FOR all of those counting the cost of cuts to women in Scotland, the numbers are starting to feel overwhelming. Figures from the Fawcett Society tell us that 85p in every pound of the £26 billion in cuts to public services, pay, pensions, and social security has come from women’s purses.

Yet more overwhelming are the stories from women about the herculean task of living life while simultaneously trying to deal with less money in their pockets and reductions in the services they desperately need.

There is a gloomy litany of statistics that sketches out women’s inequality. Twice as much of women’s incomes comes from social security. More than nine out of 10 lone parents are mothers. Six out of ten carers in Scotland are women, and women are twice as likely to give up paid work in order to care.

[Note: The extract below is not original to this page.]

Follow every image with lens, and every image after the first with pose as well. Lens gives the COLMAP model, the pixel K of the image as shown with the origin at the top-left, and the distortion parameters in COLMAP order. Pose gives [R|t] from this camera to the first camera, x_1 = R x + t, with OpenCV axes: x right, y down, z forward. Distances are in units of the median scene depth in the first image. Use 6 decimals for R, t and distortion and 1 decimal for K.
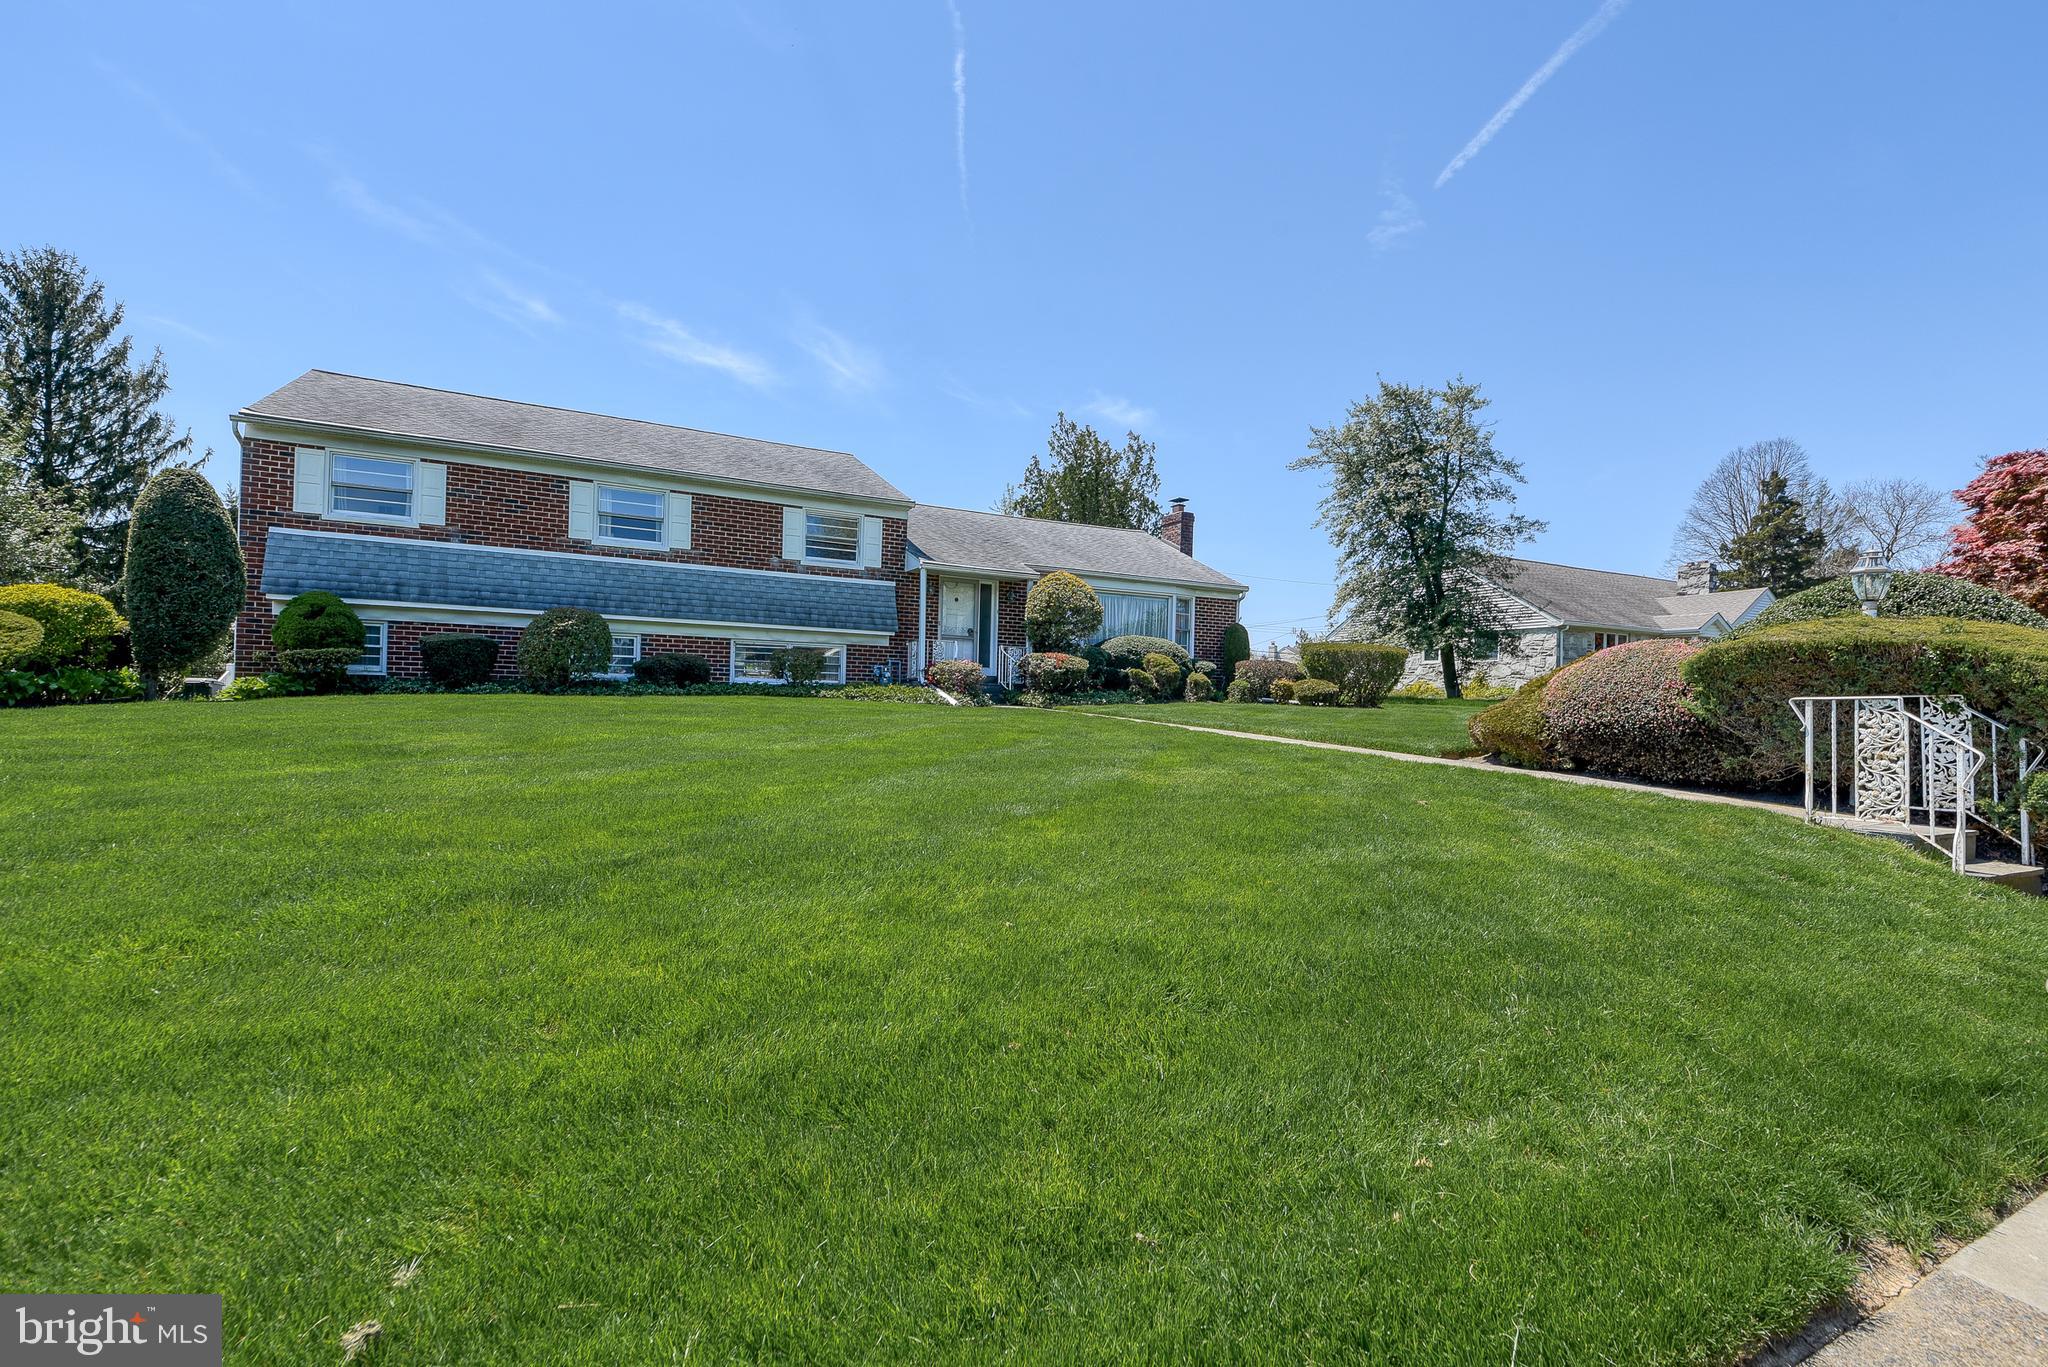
lens RADIAL K [[958.2, 0, 1024.0], [0, 958.2, 683.5], [0, 0, 1]] dist [0.002770, 0.000248]
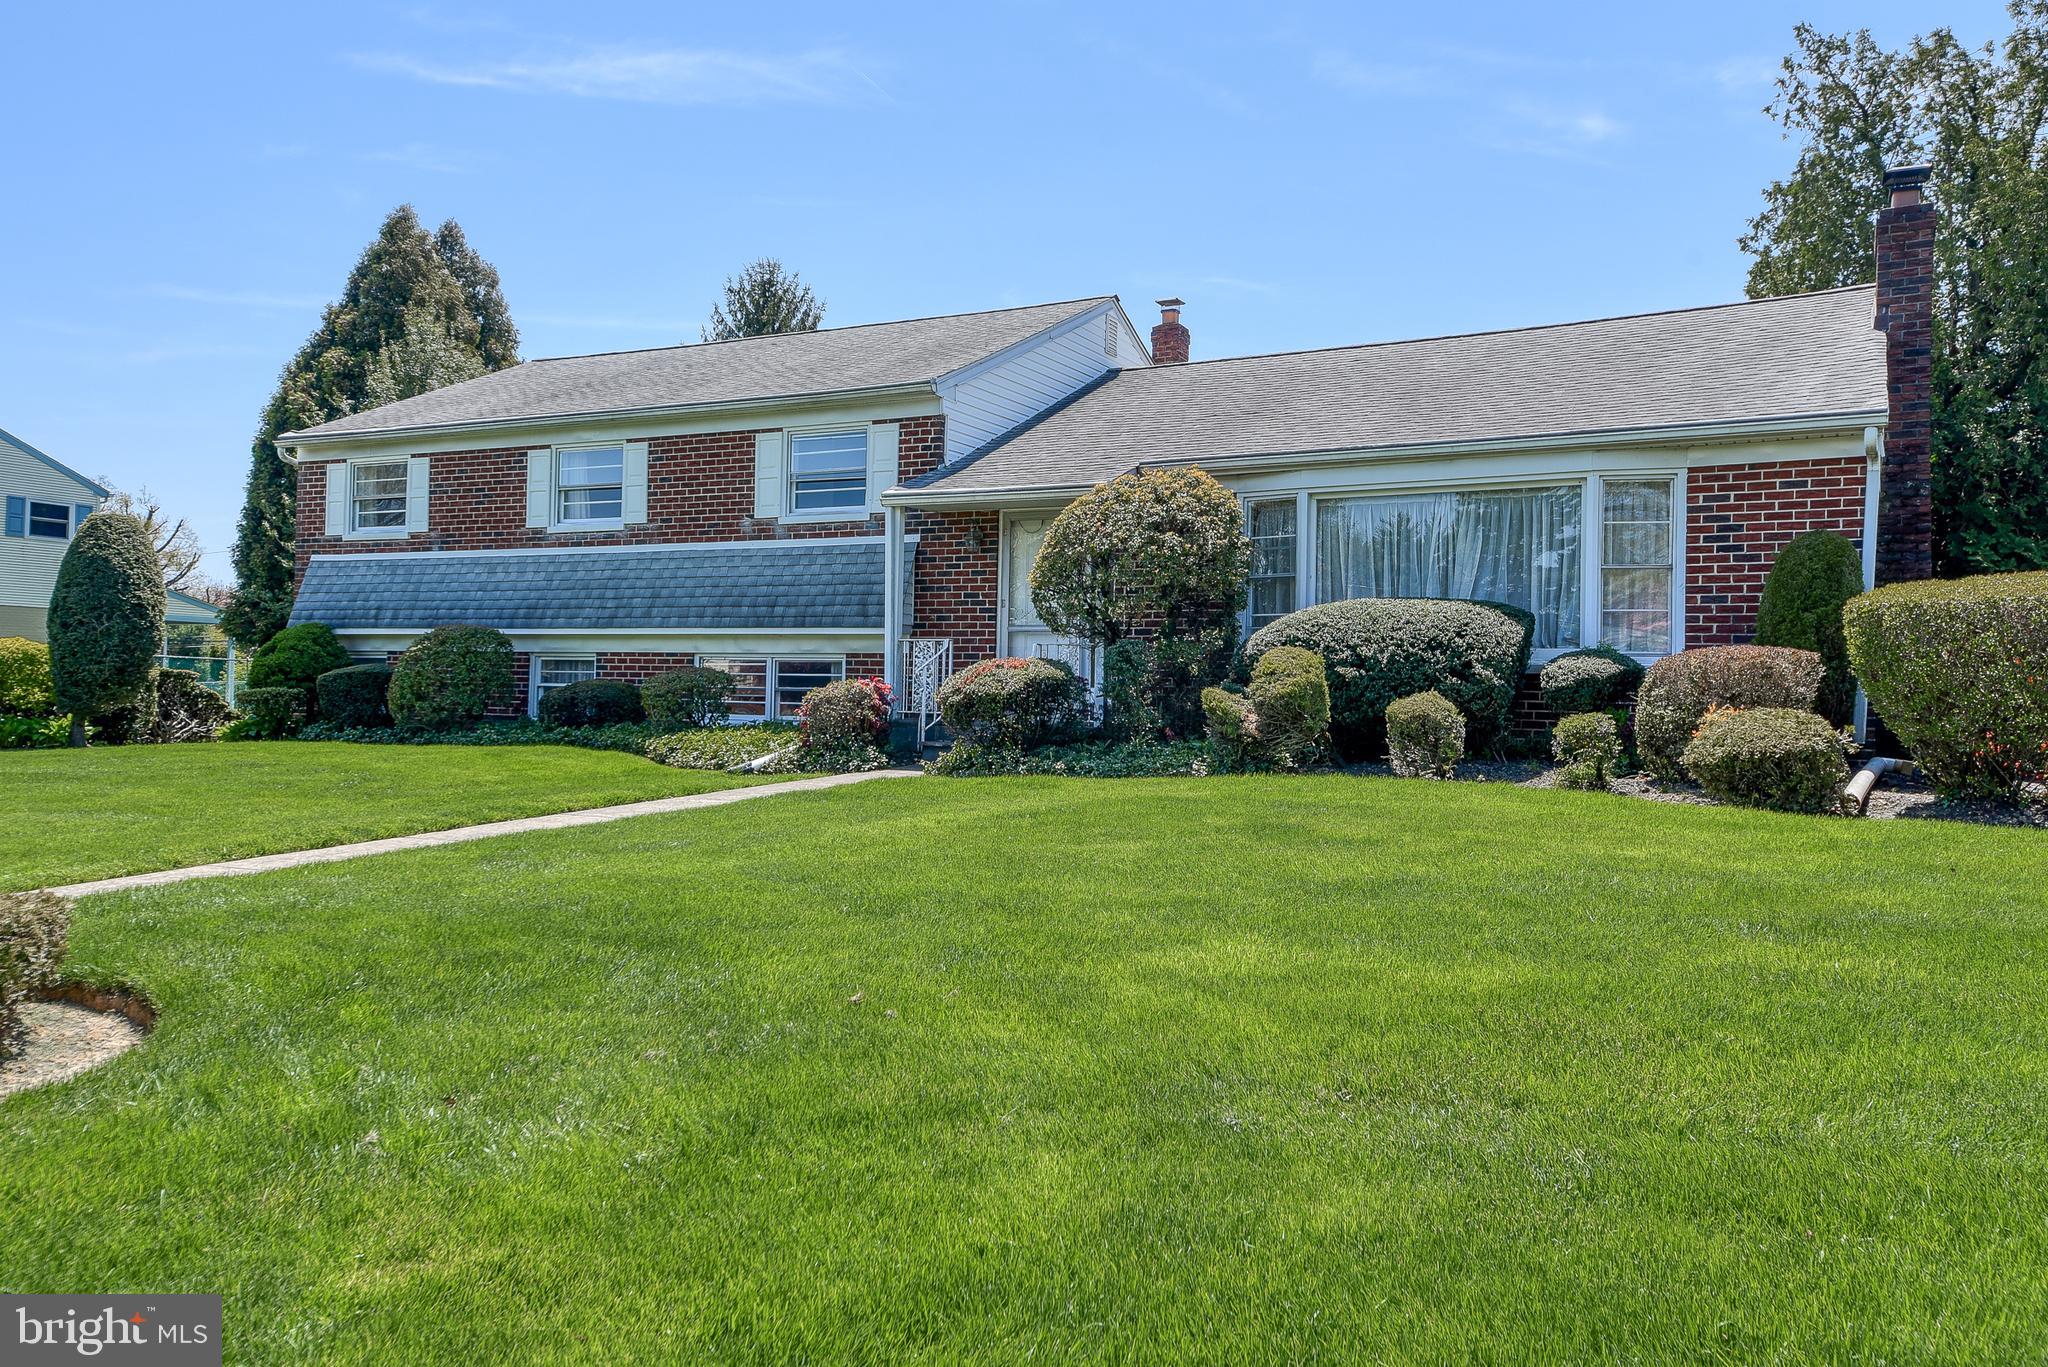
lens RADIAL K [[1464.7, 0, 1025.8], [0, 1464.7, 631.9], [0, 0, 1]] dist [0.122415, 0.000352]
pose [[0.521848, -0.046385, -0.851776, 0.625905], [0.006803, 0.998715, -0.050219, -0.010111], [0.853011, 0.020412, 0.521493, 0.654907]]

Liz* was told that she would be sanctioned if she didn’t seek work by applying for jobs online. She has no phone, internet access, or computer skills. Emily was in a Women’s Aid refuge for 26 months, waiting to be rehoused. Eventually she accepted a two-bedroom property, even though, as a single woman, she would have to pay bedroom tax. She receives discretionary housing payments, but has to reapply every three months and has been told that this payment may not continue.

Ewelina is a Polish national whose ex-husband was recently charged with raping her. He is on remand in prison. She is not entitled to housing benefit and her entitlement to JSA has expired. Maria goes for days without eating so that her children have enough food.

Poverty threatens women’s health and wellbeing. It also throws up fundamental barriers to women’s ability to take part in society. The national conversation about who we want to be and the society that we want to live in cannot truly be described as national if so many people lack the means to take part. Four out of 10 Glaswegians can’t join in the online debate about the future of Scotland, because they have no access to the internet. So many women can’t scrape together the bus fare to get to the foodbank, let alone one of the many meetings that is pondering the state of the nation.

My organisation, Engender, has been working hard with others across Scotland to make women’s experience of “welfare reform” visible. We’ve been joined by Scottish Women’s Aid, Close the Gap, Scottish Refugee Council and SCVO in compiling a set of calls for Scottish Government action. Westminster has responsibility for the big social security programmes, it’s true. Currently, theScottish Government’s Welfare Fund is mitigating some of the effects of welfare reform, and post-Smith will have some new powers to tweak the design of welfare benefits. What we’re calling for is creative connections to be made between welfare and our shared ambition to realise women’s equality in Scotland.